## Texto
A cultura da multa tributária

Em 16 de agosto deste ano, foi publicada a Solução de Consulta Cosit n° 233, por meio da qual a Receita Federal manifestou seu entendimento de que a denúncia espontânea não é aplicável a contribuintes que se utilizem do instrumento da compensação para quitar tributos em atraso. Desta forma, tais compensações deveriam considerar também a multa de mora de 20%, além do tributo devido.

O tema pode parecer muito específico ou de menor repercussão (a multa é de “apenas” 20%), mas merece atenção porque serve de diagnóstico para uma de nossas várias distorções tributárias: a aplicação excessiva de multas.

O instituto da denúncia espontânea está previsto no artigo 138 do Código Tributário Nacional (CTN) e afasta a aplicação de multa ao contribuinte que, antes de qualquer procedimento administrativo ou medida de fiscalização, pague e confesse débitos já vencidos. Este benefício não afasta, porém, a incidência de juros de mora relativos ao período do atraso.

A ideia da denúncia espontânea é justamente premiar o contribuinte de boa-fé que, por vontade própria, admite o inadimplemento e quita seus tributos – poupando, a administração tributária dos esforços, custos e tempo relacionados às medidas de fiscalização e cobrança.

É verdade que a posição externada pela SRF está em linha com a jurisprudência do Superior Tribunal de Justiça e também com a jurisprudência atual da Câmara Superior de Recursos Fiscais (o órgão tinha entendimento favorável aos contribuintes, mas foi recentemente revertido por voto de qualidade). Em linhas gerais, prevaleceu o argumento de que “pagamento” e “compensação” são institutos diversos e, tendo o artigo 138 se referido apenas ao primeiro, a denúncia espontânea não seria aplicável às compensações.

## Material
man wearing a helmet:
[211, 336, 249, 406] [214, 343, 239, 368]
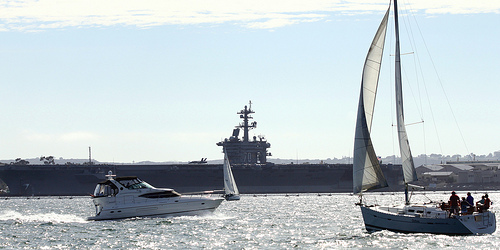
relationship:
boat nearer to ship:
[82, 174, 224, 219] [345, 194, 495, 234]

## Tarefas do exercício
1. Repita o trecho do texto sobre a multa tributária que começa em "A cultura da" e segue até "do tributo devido.".
2. Segundo o texto sobre a multa tributária, em que artigo do Código Tributário Nacional está prevista a denúncia espontânea?
3. Escreva a parte seguinte do texto sobre a multa tributária, a partir da última frase apresentada.

## Respostas do exercício
1.
A cultura da multa tributária

Em 16 de agosto deste ano, foi publicada a Solução de Consulta Cosit n° 233, por meio da qual a Receita Federal manifestou seu entendimento de que a denúncia espontânea não é aplicável a contribuintes que se utilizem do instrumento da compensação para quitar tributos em atraso. Desta forma, tais compensações deveriam considerar também a multa de mora de 20%, além do tributo devido.

2. No artigo 138.

3.
Embora o CTN realmente empregue tais expressões com significados distintos, a leitura do artigo 138 por essa ótica consiste em interpretação excessivamente literal e formal, que acaba por contrariar um valor maior prestigiado pelo Código: o princípio da boa-fé. O resultado disso acaba sendo um reforço da cultura de contencioso fiscal, que é muito ruim e precisa ser reduzida.

Além disso, da forma como regulada atualmente pela Lei nº 9.430/96, a compensação tributária ganhou grande agilidade e simplificação (a entrega é feita on-line), o que em muito a aproxima, em termos práticos e financeiros, de um pagamento em dinheiro. Aliás, a compensação nada mais é do que um pagamento; não em dinheiro, mas em créditos oponíveis ao Fisco. Por estas razões, o uso da compensação se tornou muito frequente no dia a dia das empresas, especialmente no âmbito dos tributos federais. Sua principal vantagem é a preservação do fluxo de caixa.

Sob o aspecto econômico, então, a Solução de Consulta tem como efeito negativo o encarecimento da compensação enquanto instrumento à disposição dos contribuintes. Por consequência, estimula-se o pagamento de tributos com os recursos em caixa e o acúmulo de créditos fiscais no ativo das empresas. Isso tira recursos que poderiam ser aplicados nas atividades empresariais e restringe investimentos, o que é naturalmente prejudicial à economia como um todo e chega até mesmo a afetar a competitividade internacional de nossas empresas.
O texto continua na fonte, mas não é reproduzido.